## Exercise goal
Reproduce the listing that follows word for word, without its pictures.

## Records supplied
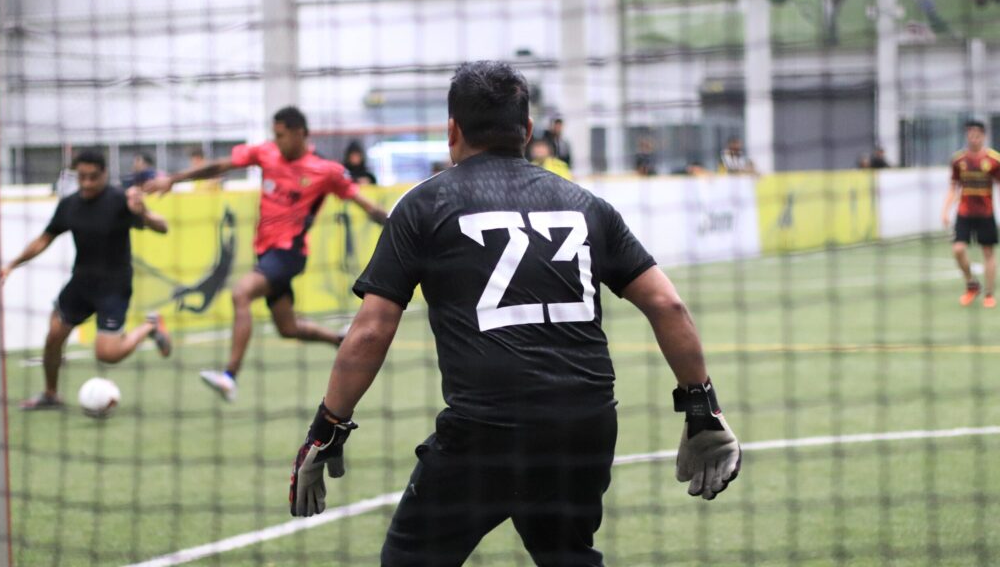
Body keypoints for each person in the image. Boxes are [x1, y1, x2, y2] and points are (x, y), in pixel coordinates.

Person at [287, 61, 741, 566]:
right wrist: (702, 407)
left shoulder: (423, 206)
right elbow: (667, 304)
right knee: (566, 554)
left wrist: (328, 426)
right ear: (526, 130)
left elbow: (371, 331)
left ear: (452, 129)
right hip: (583, 423)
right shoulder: (586, 204)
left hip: (487, 430)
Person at [145, 106, 388, 402]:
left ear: (300, 133)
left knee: (241, 293)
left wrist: (393, 224)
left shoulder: (326, 170)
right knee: (287, 328)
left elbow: (364, 204)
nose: (277, 140)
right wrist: (173, 179)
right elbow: (220, 165)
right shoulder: (266, 153)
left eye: (281, 135)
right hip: (266, 254)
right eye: (274, 135)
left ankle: (229, 376)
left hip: (290, 254)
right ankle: (339, 339)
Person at [1, 150, 173, 410]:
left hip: (114, 286)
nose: (88, 183)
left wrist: (145, 213)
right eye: (82, 177)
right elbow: (43, 240)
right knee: (54, 337)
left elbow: (163, 227)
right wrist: (12, 265)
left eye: (94, 177)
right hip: (81, 283)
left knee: (107, 355)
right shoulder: (69, 204)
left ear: (104, 174)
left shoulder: (119, 201)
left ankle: (150, 326)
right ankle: (50, 395)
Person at [941, 120, 1000, 308]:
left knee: (988, 252)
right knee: (958, 249)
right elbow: (953, 187)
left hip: (985, 214)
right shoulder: (958, 160)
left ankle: (989, 294)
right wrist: (945, 210)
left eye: (977, 135)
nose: (973, 138)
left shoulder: (994, 160)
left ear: (983, 136)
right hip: (964, 213)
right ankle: (971, 284)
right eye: (970, 134)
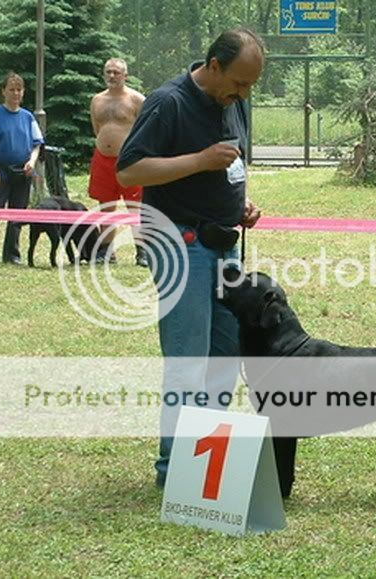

## Output for this exercise
Body keypoints for each person in the image. Boxes are [x1, y1, x2, y2] and points are (x, y), in pixel coordinates.

Person at [287, 61, 741, 566]:
right wrist: (702, 407)
left shoulder: (423, 206)
right elbow: (667, 304)
right knee: (566, 554)
left wrist: (328, 426)
right ear: (526, 130)
left elbow: (371, 331)
left ear: (452, 129)
right hip: (583, 423)
right shoulder: (586, 204)
left hip: (487, 430)
Person at [145, 106, 388, 402]:
left ear: (300, 133)
left knee: (241, 293)
left wrist: (393, 224)
left shoulder: (326, 170)
right knee: (287, 328)
left elbow: (364, 204)
nose: (277, 140)
right wrist: (173, 179)
right elbow: (220, 165)
right shoulder: (266, 153)
left eye: (281, 135)
right hip: (266, 254)
right eye: (274, 135)
left ankle: (229, 376)
left hip: (290, 254)
right ankle: (339, 339)
Person at [1, 150, 173, 410]:
left hip: (114, 286)
nose: (88, 183)
left wrist: (145, 213)
right eye: (82, 177)
right elbow: (43, 240)
right knee: (54, 337)
left elbow: (163, 227)
right wrist: (12, 265)
left eye: (94, 177)
right hip: (81, 283)
left knee: (107, 355)
right shoulder: (69, 204)
left ear: (104, 174)
left shoulder: (119, 201)
left ankle: (150, 326)
right ankle: (50, 395)
Person at [941, 120, 1000, 308]:
left knee: (988, 252)
right knee: (958, 249)
right elbow: (953, 187)
left hip: (985, 214)
right shoulder: (958, 160)
left ankle: (989, 294)
right wrist: (945, 210)
left eye: (977, 135)
nose: (973, 138)
left shoulder: (994, 160)
left ear: (983, 136)
right hip: (964, 213)
right ankle: (971, 284)
right eye: (970, 134)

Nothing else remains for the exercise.